水蒸気バリア性や高剛性、真空成形での低偏肉、シュリンク特性やPEとの親和性など多くの特長を持ちつつ、押出成形に適した樹脂であることから包装材料としても活用が期待されてきた。一方近年、食品包装分野では内容物の保護性能を高めることや長期保存性の向上などが求められており、高付加価値化の流れから易開封性、良外観性なども求められるようになってきた。
しかしながら「TOPAS」の従来グレードでは加工条件によってはゲルが発生するという問題があったことから今回の開発に至ったものだ。ポリプラスチックスでは、これまでの標準グレードである「9506F-04」が持つ「ガラス転移温度が低い」「溶融粘度が高い」といったインフレーションフィルムなどの押出成形に適した特長を保持しつつ、押出し時の加工特性を改善し、色々な加工条件に対応可能な押出加工用グレード「9506F-500」を開発したものだ。
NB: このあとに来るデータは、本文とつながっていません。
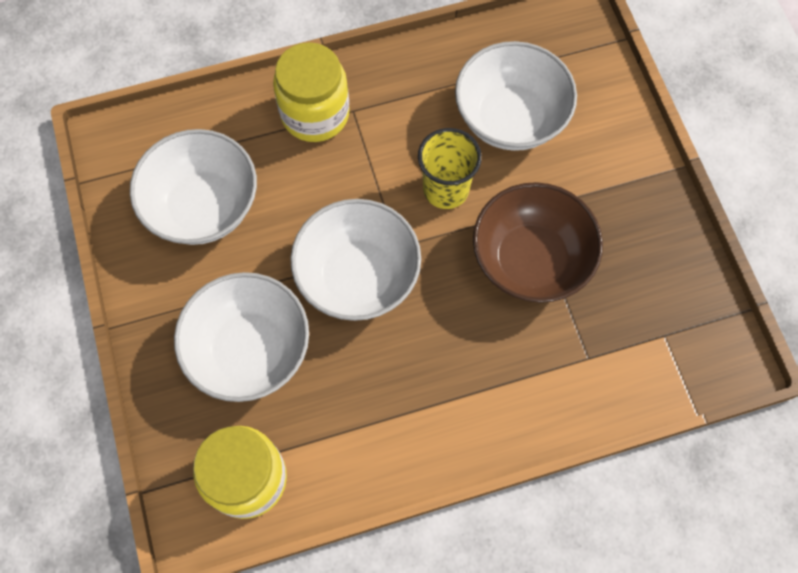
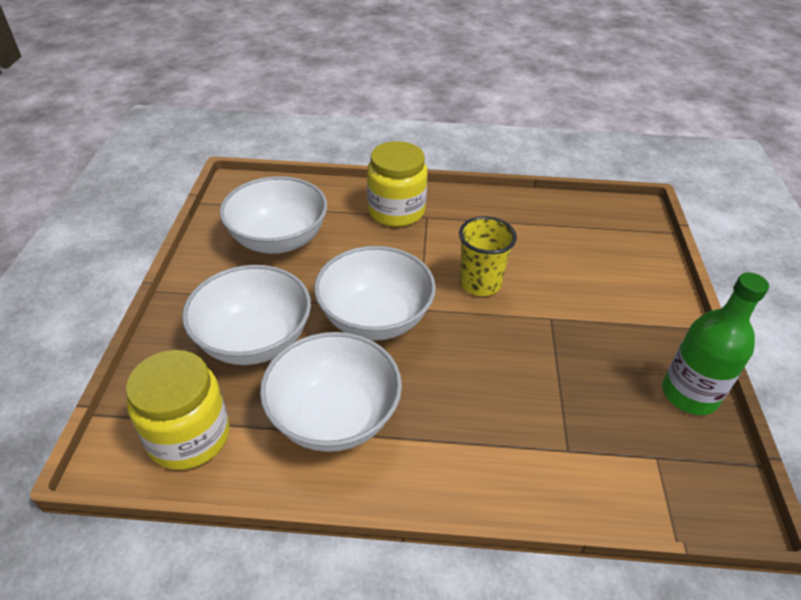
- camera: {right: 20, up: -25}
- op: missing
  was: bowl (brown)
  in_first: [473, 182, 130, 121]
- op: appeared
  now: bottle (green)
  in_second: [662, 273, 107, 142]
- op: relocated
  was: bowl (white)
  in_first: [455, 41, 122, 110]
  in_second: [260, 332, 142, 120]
「9506F-500」は、FDA(アメリカ食品医薬品局)の試験規格やポリオレフィン等衛生協議会の自主基準に適合しており、環状ポリオレフィン系としては低いガラス転移温度(Tg)レベルに位置し、オレフィン系シュリンクフィルムの基材として低温かつ高シュリンク設計が可能となる。さらにポリエチレンを中心とした汎用オレフィンにブレンドすることで、高剛性や易カット性などの特長が付与される。さらにフィルムの多層化などにより「TOPAS」の高水蒸気バリア性やヒートシール特性、アルミ蒸着適性を生かした高バリアフィルムへの採用も期待されている。